*Work request*.
Extract, without alteration, each line from the start of the listing to the line bearing "csi_tee_get_sys_freq | 获取系统频率 |".

BEGIN

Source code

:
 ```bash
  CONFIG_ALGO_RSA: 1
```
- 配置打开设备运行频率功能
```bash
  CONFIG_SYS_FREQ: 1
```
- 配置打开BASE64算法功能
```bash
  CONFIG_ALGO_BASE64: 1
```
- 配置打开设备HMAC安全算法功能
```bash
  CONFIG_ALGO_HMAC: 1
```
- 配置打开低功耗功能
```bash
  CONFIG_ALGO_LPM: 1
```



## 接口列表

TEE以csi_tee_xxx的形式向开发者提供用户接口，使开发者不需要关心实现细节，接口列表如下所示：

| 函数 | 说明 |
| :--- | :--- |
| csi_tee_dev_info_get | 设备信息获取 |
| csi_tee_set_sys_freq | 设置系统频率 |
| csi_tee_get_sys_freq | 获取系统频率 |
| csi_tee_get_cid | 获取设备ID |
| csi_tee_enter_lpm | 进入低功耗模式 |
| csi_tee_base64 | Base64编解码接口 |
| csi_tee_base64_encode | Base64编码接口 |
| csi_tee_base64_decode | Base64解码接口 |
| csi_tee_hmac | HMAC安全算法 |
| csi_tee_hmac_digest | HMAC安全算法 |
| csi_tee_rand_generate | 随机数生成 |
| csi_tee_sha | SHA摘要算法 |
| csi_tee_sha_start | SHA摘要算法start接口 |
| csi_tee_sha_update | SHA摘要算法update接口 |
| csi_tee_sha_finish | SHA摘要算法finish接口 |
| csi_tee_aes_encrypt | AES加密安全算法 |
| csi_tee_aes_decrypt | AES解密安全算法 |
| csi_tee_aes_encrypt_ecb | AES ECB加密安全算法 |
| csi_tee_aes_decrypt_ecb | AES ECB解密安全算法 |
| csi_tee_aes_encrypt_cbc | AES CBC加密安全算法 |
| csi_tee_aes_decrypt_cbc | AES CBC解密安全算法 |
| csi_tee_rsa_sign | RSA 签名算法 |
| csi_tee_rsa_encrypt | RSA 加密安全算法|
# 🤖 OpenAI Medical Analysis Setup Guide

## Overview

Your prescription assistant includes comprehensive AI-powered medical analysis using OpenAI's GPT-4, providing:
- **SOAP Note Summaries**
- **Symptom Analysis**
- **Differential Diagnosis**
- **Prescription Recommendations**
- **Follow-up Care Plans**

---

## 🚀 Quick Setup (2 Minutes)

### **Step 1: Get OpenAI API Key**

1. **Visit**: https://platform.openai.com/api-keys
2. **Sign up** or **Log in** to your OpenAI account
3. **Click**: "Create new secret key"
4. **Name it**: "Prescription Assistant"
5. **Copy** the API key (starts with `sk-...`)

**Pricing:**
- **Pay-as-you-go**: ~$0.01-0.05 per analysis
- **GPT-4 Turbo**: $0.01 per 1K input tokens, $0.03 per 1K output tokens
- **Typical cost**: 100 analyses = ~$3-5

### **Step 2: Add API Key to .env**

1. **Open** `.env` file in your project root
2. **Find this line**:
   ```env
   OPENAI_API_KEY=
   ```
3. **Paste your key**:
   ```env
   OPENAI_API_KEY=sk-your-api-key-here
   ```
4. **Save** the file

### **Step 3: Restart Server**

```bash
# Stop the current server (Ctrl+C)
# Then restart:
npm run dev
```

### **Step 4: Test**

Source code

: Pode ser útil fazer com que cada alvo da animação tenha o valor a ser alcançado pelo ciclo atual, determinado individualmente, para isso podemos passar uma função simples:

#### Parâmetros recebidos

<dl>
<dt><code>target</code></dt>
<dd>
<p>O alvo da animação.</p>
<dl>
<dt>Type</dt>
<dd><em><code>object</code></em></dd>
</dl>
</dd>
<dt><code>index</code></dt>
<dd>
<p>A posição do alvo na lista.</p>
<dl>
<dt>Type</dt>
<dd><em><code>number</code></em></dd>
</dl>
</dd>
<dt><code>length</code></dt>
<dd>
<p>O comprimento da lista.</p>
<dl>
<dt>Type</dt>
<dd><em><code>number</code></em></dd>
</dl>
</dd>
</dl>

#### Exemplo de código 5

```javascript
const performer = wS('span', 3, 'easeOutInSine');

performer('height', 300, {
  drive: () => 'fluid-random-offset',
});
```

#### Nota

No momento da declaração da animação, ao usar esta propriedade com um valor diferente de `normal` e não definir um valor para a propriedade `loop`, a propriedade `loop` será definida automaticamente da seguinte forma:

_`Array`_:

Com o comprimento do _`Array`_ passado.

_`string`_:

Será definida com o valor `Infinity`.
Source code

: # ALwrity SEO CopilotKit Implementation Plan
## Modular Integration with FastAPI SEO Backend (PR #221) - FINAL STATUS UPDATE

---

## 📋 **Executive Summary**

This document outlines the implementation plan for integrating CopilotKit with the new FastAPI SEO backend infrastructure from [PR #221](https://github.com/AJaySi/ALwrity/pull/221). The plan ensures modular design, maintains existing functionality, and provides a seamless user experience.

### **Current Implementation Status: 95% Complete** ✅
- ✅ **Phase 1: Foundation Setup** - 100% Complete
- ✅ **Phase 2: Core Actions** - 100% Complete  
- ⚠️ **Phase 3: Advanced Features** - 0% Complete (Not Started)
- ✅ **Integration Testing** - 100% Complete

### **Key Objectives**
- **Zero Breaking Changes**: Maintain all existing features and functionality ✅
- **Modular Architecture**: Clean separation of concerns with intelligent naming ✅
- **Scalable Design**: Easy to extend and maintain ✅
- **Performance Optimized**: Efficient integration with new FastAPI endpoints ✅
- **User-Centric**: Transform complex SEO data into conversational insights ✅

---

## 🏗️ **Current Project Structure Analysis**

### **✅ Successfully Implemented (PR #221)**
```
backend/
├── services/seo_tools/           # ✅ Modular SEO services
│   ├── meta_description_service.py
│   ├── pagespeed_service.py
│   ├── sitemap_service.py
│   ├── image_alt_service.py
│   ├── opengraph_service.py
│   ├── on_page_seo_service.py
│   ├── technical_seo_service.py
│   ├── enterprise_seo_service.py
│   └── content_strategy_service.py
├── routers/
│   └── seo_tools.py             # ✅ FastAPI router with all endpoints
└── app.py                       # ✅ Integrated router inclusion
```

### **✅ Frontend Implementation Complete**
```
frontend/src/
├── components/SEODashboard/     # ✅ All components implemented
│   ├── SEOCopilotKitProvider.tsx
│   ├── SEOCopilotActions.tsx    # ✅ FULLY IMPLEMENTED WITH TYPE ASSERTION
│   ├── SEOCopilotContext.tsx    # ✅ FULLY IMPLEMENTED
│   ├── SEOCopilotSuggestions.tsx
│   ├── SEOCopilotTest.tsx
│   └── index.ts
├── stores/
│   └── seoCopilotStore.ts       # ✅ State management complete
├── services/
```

END

*Written answer*.
Source code

:
 ```bash
  CONFIG_ALGO_RSA: 1
```
- 配置打开设备运行频率功能
```bash
  CONFIG_SYS_FREQ: 1
```
- 配置打开BASE64算法功能
```bash
  CONFIG_ALGO_BASE64: 1
```
- 配置打开设备HMAC安全算法功能
```bash
  CONFIG_ALGO_HMAC: 1
```
- 配置打开低功耗功能
```bash
  CONFIG_ALGO_LPM: 1
```



## 接口列表

TEE以csi_tee_xxx的形式向开发者提供用户接口，使开发者不需要关心实现细节，接口列表如下所示：

| 函数 | 说明 |
| :--- | :--- |
| csi_tee_dev_info_get | 设备信息获取 |
| csi_tee_set_sys_freq | 设置系统频率 |
| csi_tee_get_sys_freq | 获取系统频率 |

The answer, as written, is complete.